▶ What to work on
a: Answer these questions using the passage on secured and unsecured loans.
(i) What must happen to collateral in the event of a default?
(ii) What must the directors of the business supply instead of collateral?
(iii) What range of amounts can applicants often borrow with a secured business loan?
b: List every role or group of people that the passage on secured and unsecured loans names, using its wording.
c: From the passage on secured and unsecured loans, reproduce the stretch from "Loan Amount" through "from $250,000 to $50,000,000." word for word.

Of all questions, the last one is perhaps the most important. Small business owners frequently have to consider if a secured or an unsecured loan is best for their venture. Today, we’re going to discuss these two common types of loans, as well as what their major differences are.

Collateral

Put simply, collateral is an asset you own that is pledged as security for repayment of a loan. This must then be forfeited in the event of a default. While secured loans do require collateral, applying for an unsecured business loan means you do not offer your family home or other personal assets as collateral. You are safe in the knowledge that whatever happens in business, your personal assets won’t be at risk.

Essentially, an unsecured business loan is issued and supported only by the borrower’s creditworthiness. Rather than putting up collateral, a personal guarantee from the directors of the business must be supplied.

Read more: How to get a small business loan without collateral.

Loan Amount

Another difference between secured and unsecured business loans is the amount you can borrow. Because a secured business loan requires collateral (and is therefore less risky to lenders), applicants can often borrow larger amounts, ranging from $250,000 to $50,000,000.

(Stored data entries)
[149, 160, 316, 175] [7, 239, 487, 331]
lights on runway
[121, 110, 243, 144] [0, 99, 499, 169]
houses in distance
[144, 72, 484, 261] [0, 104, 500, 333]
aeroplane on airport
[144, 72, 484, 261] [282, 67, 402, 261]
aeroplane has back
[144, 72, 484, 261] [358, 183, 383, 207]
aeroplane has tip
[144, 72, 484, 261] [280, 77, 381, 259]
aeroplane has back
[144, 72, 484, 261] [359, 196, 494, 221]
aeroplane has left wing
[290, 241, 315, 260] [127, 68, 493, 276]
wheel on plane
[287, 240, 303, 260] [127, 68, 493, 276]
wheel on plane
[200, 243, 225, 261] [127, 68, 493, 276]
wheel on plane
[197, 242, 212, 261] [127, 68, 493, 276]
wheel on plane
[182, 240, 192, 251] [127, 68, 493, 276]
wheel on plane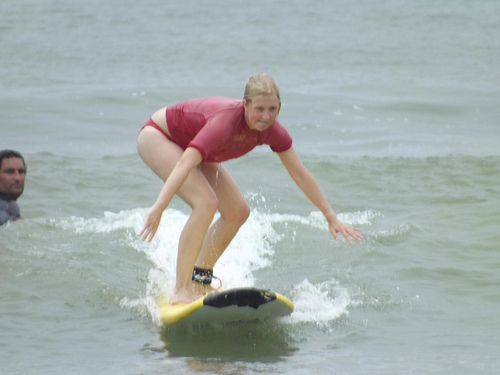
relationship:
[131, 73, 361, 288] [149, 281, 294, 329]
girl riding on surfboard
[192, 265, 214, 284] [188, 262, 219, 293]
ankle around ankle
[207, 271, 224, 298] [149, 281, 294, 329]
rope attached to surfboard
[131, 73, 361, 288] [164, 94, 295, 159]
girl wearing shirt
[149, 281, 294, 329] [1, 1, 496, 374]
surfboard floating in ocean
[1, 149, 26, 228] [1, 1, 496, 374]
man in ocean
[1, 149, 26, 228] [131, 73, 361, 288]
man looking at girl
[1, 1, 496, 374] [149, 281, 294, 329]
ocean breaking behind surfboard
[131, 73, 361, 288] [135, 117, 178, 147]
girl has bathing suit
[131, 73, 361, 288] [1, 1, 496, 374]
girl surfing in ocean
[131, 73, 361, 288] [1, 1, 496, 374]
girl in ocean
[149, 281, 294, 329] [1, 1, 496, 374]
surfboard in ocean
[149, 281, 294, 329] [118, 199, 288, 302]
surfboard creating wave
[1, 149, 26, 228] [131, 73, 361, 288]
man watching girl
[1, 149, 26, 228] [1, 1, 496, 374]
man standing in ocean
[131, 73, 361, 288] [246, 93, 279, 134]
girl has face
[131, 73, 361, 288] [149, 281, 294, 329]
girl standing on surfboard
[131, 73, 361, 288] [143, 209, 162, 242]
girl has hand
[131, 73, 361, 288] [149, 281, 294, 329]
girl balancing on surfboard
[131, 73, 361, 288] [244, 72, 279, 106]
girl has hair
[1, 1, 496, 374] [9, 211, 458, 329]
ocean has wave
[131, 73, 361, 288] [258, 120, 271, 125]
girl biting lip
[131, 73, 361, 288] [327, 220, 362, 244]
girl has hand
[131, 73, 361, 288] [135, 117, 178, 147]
* * *
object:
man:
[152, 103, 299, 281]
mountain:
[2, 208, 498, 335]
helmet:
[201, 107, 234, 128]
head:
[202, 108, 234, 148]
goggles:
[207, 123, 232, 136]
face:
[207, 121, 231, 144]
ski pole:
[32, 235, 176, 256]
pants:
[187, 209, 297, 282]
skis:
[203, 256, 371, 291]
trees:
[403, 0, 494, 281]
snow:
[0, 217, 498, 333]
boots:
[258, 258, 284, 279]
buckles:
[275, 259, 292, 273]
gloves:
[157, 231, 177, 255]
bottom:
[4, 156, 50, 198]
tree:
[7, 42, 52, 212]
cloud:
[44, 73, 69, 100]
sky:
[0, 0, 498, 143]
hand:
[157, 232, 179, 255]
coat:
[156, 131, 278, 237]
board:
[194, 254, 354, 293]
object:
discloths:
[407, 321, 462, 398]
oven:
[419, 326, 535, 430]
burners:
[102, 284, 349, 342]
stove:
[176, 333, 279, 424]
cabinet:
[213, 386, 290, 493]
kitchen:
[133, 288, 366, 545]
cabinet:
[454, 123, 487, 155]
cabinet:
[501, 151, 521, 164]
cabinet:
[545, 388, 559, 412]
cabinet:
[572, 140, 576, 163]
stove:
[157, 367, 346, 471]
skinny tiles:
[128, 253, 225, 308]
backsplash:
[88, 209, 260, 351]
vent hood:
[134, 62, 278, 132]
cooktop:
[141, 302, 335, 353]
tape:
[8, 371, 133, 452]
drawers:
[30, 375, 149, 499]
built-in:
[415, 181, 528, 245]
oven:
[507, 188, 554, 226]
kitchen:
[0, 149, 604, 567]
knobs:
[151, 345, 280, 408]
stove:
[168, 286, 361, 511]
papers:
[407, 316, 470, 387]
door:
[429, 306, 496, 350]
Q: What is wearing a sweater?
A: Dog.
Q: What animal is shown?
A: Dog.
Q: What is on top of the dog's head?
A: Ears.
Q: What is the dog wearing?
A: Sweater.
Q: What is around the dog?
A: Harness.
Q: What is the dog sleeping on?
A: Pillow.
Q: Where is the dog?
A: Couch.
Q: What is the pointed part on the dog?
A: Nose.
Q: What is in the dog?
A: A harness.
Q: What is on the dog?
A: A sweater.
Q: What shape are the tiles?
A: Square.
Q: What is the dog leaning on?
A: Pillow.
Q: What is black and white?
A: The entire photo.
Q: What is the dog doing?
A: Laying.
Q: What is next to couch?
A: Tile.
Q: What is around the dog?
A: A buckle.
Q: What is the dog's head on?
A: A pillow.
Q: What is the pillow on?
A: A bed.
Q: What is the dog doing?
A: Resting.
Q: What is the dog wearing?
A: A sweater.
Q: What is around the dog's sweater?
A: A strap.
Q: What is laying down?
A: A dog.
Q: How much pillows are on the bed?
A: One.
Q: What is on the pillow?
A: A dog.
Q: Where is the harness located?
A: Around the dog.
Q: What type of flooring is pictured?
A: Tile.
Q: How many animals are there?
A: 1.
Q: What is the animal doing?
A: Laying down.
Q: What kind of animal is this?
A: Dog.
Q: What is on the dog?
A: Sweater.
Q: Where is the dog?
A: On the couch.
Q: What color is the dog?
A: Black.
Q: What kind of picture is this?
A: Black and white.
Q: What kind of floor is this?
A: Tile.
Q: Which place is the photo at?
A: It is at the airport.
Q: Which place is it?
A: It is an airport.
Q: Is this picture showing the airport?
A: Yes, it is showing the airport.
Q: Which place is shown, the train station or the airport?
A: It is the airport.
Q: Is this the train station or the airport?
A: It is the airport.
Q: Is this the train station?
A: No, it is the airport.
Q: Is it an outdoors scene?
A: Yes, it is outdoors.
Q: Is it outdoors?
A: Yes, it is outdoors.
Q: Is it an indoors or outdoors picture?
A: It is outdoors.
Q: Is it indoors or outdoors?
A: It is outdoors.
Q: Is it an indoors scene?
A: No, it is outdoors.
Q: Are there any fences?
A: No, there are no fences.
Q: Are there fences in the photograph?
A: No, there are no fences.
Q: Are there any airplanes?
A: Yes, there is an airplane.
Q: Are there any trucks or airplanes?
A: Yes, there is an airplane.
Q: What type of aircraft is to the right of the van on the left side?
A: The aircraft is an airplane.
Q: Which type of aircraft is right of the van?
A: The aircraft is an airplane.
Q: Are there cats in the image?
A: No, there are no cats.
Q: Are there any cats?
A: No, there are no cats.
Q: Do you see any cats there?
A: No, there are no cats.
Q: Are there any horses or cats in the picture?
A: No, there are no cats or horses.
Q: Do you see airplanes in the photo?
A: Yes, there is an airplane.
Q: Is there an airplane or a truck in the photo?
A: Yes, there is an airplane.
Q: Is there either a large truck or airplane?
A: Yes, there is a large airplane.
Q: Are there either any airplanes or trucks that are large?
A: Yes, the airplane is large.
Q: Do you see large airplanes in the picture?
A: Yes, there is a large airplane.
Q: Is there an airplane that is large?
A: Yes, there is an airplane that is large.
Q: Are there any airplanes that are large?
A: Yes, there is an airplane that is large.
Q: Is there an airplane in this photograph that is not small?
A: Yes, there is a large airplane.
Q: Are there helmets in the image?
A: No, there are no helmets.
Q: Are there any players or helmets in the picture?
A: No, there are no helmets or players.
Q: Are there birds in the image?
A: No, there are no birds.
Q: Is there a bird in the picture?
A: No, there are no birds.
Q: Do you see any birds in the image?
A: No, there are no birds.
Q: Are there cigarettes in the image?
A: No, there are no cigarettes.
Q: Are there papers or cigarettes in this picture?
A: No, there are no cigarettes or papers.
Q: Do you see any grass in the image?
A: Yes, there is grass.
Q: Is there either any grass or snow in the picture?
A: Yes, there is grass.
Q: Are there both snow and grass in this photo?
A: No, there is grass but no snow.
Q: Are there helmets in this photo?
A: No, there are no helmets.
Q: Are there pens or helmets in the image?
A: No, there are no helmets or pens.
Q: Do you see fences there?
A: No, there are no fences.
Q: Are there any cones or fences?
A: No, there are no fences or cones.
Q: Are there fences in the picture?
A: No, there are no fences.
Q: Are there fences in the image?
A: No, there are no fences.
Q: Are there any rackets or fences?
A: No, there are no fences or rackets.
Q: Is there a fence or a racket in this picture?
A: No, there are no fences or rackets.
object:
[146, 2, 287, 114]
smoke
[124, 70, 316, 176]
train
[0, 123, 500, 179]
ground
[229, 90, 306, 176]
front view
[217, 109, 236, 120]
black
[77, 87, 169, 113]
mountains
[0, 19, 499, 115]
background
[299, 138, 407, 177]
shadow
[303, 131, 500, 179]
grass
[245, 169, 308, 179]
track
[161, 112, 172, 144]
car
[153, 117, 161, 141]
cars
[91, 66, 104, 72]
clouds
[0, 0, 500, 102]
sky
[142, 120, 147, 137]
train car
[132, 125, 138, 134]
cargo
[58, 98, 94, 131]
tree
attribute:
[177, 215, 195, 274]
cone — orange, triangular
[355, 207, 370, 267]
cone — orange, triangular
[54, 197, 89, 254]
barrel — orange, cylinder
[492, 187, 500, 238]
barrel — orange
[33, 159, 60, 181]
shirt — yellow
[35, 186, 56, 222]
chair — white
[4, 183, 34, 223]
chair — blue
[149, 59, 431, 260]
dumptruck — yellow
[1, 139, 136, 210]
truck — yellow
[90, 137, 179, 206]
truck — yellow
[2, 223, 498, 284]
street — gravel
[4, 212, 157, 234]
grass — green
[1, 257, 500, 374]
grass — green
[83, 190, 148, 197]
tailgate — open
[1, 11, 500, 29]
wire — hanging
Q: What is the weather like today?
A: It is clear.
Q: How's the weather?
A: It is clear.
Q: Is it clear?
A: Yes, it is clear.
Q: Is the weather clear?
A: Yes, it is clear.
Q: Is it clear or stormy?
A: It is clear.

▶ Responses to the tasks
a:
(i) It must be forfeited.
(ii) A personal guarantee.
(iii) From $250,000 to $50,000,000.

b:
small business owners
the borrower
the directors of the business
lenders
applicants

c:
Loan Amount

Another difference between secured and unsecured business loans is the amount you can borrow. Because a secured business loan requires collateral (and is therefore less risky to lenders), applicants can often borrow larger amounts, ranging from $250,000 to $50,000,000.